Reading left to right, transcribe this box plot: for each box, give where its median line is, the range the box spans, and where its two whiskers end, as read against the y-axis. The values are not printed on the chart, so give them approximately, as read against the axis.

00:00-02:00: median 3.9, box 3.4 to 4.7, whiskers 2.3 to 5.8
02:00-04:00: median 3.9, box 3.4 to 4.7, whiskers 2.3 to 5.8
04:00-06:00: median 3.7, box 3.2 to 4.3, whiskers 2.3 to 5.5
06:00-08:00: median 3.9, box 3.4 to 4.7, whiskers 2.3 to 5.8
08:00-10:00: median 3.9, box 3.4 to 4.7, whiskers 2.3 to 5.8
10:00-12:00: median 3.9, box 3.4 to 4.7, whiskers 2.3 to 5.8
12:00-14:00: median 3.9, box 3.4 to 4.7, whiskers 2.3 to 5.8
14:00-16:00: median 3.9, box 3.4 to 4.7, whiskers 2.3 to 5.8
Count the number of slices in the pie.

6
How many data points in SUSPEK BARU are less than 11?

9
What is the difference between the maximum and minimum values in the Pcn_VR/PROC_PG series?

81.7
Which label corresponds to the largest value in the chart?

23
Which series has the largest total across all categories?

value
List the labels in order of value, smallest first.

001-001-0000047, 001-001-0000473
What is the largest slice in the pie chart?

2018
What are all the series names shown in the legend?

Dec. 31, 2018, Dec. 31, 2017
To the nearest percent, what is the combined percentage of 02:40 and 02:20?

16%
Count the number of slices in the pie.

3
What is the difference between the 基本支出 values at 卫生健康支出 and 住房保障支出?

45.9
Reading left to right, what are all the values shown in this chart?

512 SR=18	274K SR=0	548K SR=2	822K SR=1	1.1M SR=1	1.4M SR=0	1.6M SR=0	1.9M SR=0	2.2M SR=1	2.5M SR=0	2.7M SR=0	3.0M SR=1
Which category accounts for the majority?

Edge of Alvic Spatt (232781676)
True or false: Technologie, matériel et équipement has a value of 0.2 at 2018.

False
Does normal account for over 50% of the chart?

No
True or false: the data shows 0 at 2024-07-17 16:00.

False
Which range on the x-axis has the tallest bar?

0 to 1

## [ASSIGNMENT]
Gather each line in the material above that contains the word "chart". Case counts, so leave out any line where it shows up only with different capitalization.

## [SOLUTION TO THIS TASK]
Reading left to right, transcribe this box plot: for each box, give where its median line is, the range the box spans, and where its two whiskers end, as read against the y-axis. The values are not printed on the chart, so give them approximately, as read against the axis.
Which label corresponds to the largest value in the chart?
What is the largest slice in the pie chart?
Reading left to right, what are all the values shown in this chart?
Does normal account for over 50% of the chart?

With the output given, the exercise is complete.